• [APPLY WHAT YOU READ]:
[1] Decide whether each statement agrees with the text on the Lyon Court hearing: (a) the Lyon Court was established in 1532, (b) the hearing took place on Princes Street in Edinburgh, (c) no further hearing was called after this one. Answer yes or no for each and quote the deciding words of the text.
[2] Name every person mentioned by name in the text on the Lyon Court hearing.
[3] Output the passage of the text on the Lyon Court hearing from the words "Clan Carruthers: The" up to and including the words "on her feet.".

• [TEXT FOR ANALYSIS]:
_ _ _ _ _ _ _

Clan Carruthers, Lord Lyon

Clan Carruthers: The Chief, the Clan and the Lyon – A Hearing of the Lyon Court in Edinburgh.

The Lord Lyon, in session with the former Lyon Clerk,  Mrs E. Roads on her feet.

A hearing of the Lyon Court.

The authority of the Lyon Court, established in 1532 in Scotland, comes directly from the Crown. Therefore today, Wednesday 31st October, the CCSI had the great privilege of attending and witnessing a hearing of the Lyon Court, held in George Street, Edinburgh. It was presided over by the Lord Lyon himself, Dr Joseph Morrow and ably assisted by the new Lyon Clerk and Keeper of Records, Mr Russell Hunter. The proceedings were conducted in an open, friendly but very robust manner, with the depth of information and detail being presented and asked for, being particularly impressive. The interesting part, although there was a suspicion this would happen, is that another and final hearing has been called in three months, as even more detailed genealogical information and proofs are requested. An interlocutor is being issued by the Lyon Clerk to cover the proceedings.

_ _ _ _ _ _ _

[Records taken from a dataset]
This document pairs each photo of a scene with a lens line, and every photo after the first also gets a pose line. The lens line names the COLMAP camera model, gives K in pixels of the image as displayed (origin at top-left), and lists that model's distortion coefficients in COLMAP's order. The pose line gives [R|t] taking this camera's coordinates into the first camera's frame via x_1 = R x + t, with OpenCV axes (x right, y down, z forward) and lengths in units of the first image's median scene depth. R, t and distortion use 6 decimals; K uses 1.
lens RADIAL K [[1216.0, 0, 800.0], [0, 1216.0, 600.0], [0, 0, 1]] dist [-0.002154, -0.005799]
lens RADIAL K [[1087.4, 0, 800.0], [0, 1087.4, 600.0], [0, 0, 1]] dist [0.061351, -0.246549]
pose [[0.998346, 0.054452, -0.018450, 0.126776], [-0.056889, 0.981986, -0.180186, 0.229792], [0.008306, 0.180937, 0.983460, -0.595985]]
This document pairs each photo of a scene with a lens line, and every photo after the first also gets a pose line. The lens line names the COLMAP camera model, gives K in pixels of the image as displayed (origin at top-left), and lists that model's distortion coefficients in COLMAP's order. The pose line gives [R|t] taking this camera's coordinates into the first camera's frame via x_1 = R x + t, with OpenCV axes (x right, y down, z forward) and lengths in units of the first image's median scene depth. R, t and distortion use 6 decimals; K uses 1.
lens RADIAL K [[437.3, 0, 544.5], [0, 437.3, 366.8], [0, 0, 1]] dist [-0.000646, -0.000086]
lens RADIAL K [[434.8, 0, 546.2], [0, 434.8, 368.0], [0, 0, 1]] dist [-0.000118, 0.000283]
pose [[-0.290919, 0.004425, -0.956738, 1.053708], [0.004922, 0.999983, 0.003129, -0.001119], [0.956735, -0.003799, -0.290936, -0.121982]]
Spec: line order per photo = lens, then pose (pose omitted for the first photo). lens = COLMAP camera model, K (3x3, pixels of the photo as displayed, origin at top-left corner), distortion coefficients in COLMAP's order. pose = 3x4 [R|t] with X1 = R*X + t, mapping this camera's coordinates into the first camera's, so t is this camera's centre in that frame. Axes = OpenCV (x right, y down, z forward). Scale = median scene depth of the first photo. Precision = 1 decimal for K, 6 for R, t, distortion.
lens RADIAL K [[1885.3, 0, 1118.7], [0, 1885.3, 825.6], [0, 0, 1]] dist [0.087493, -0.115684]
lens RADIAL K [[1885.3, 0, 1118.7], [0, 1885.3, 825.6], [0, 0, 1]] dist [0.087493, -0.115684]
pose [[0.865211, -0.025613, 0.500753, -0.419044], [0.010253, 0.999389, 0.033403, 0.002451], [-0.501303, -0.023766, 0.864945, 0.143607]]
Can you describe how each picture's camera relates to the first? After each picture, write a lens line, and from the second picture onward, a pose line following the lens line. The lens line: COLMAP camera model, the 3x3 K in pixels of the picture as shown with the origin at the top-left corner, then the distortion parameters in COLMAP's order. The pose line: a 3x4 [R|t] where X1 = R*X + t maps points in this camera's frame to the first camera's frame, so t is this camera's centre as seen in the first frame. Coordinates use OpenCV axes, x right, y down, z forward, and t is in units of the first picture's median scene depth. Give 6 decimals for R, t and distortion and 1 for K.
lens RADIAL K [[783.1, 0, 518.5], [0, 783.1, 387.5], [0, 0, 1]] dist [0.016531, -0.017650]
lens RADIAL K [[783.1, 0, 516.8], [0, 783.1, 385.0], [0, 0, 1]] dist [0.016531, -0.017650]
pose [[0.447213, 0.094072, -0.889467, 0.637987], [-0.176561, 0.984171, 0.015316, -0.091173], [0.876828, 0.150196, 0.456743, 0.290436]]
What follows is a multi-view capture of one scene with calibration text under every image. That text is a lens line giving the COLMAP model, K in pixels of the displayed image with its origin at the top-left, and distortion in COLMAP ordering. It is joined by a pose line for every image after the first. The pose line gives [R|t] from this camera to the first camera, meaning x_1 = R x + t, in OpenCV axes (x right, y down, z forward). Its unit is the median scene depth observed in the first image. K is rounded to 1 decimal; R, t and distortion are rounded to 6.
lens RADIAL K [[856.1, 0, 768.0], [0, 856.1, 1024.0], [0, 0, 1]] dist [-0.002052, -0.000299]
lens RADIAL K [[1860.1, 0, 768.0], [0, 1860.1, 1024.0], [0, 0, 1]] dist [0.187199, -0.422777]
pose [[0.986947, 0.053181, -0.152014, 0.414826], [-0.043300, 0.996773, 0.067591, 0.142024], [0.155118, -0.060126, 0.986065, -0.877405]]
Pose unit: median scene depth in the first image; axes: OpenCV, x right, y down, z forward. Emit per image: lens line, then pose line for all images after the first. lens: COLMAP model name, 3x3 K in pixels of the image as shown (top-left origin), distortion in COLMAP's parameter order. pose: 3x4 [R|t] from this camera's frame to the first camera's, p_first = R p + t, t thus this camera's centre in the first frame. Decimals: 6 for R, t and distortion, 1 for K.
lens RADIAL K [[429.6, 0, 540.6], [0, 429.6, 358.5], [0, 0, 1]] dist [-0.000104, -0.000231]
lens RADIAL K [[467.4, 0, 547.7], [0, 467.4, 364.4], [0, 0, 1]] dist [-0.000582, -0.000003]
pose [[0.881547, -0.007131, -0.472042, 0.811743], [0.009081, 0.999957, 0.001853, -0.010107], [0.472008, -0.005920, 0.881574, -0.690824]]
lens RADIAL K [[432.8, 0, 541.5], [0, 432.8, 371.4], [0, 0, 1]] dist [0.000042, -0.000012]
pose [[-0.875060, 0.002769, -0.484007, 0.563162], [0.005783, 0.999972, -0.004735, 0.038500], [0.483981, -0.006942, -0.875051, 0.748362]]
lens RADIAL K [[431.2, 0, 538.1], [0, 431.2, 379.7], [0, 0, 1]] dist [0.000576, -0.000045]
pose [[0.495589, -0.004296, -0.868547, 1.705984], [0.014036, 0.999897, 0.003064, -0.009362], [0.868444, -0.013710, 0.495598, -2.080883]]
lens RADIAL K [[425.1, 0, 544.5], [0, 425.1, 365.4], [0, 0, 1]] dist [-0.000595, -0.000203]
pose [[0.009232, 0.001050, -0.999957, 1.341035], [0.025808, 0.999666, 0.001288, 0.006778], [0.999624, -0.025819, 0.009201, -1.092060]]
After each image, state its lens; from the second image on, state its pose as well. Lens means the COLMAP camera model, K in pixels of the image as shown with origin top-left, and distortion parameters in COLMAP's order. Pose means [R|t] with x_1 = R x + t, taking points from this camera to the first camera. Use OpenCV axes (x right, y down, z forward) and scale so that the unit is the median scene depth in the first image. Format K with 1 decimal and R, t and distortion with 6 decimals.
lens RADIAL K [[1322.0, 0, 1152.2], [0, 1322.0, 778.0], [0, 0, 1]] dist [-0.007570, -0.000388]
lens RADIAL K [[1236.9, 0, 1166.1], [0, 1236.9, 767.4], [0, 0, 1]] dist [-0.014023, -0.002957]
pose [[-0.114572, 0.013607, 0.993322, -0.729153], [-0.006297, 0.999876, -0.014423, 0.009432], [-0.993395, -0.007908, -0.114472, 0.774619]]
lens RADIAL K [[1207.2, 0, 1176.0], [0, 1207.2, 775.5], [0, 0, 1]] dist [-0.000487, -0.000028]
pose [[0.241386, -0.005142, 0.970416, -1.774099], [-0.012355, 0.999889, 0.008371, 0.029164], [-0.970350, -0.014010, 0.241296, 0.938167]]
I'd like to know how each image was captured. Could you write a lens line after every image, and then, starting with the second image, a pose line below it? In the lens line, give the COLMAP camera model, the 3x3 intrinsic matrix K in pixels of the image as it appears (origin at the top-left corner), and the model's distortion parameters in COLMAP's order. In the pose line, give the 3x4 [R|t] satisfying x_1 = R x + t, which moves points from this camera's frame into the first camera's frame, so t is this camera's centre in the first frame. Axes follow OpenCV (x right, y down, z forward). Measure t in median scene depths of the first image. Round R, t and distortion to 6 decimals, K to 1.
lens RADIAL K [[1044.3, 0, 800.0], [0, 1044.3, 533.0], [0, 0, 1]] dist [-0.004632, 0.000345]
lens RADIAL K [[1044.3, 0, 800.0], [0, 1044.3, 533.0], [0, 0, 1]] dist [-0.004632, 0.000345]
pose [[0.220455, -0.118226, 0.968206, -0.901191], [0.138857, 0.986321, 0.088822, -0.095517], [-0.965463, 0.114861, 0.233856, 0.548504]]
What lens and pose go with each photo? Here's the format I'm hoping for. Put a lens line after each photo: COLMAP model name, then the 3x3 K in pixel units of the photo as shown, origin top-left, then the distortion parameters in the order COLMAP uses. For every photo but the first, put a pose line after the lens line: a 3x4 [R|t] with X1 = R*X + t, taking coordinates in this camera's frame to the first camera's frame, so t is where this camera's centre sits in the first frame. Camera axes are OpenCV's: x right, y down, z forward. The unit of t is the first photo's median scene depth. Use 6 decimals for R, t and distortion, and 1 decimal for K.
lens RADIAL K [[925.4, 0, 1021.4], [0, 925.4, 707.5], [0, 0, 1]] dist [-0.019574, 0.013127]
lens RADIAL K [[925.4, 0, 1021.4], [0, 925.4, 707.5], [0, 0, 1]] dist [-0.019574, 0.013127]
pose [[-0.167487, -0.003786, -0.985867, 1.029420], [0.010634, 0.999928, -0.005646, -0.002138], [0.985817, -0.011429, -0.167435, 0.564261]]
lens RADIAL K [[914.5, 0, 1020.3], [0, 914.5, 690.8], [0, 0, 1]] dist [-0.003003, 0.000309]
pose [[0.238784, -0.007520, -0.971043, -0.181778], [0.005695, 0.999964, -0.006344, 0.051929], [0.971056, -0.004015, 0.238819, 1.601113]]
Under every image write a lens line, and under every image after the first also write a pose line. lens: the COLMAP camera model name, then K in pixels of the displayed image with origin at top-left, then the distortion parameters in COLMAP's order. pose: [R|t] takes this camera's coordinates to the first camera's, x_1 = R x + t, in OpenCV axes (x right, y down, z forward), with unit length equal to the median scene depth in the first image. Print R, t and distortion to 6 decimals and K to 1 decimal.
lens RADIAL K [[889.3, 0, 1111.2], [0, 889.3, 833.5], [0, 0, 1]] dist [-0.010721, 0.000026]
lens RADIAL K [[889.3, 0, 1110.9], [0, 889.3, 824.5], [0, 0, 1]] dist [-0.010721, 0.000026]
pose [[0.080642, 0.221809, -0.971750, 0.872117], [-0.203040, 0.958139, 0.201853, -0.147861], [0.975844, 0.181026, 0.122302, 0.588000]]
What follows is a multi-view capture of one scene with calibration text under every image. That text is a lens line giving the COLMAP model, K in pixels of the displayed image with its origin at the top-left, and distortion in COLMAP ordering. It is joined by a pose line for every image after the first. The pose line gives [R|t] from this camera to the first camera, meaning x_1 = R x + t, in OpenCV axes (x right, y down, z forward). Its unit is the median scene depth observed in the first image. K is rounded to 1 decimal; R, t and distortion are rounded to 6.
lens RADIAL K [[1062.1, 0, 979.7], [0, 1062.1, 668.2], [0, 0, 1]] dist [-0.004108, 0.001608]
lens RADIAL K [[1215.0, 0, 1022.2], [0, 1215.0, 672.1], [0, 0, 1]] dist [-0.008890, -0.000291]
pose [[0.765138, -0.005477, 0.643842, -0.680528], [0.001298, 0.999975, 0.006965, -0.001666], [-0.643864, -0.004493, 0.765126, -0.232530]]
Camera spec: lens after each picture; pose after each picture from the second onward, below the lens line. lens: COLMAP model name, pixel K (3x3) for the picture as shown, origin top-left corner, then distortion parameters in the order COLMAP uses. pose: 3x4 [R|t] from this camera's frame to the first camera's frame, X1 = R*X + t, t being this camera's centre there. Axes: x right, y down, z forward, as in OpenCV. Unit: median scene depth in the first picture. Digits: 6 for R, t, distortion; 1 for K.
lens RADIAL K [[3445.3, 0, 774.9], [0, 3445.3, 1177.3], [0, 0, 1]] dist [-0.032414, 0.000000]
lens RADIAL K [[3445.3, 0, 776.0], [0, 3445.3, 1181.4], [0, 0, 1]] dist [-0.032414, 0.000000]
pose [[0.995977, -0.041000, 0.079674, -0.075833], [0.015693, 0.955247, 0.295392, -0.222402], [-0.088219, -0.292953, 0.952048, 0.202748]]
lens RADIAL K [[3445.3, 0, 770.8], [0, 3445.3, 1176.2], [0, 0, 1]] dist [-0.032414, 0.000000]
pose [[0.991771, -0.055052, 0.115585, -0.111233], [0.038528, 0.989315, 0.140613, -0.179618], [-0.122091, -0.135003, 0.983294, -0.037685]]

_ _ _ _ _ _ _

• [SOLUTIONS FOR EACH TASK]:
[1]
(a) Yes: "established in 1532 in Scotland"
(b) No: "held in George Street, Edinburgh"
(c) No: "another and final hearing has been called in three months"

[2] Mrs E. Roads, Dr Joseph Morrow, Mr Russell Hunter

[3]
Clan Carruthers: The Chief, the Clan and the Lyon – A Hearing of the Lyon Court in Edinburgh.

The Lord Lyon, in session with the former Lyon Clerk,  Mrs E. Roads on her feet.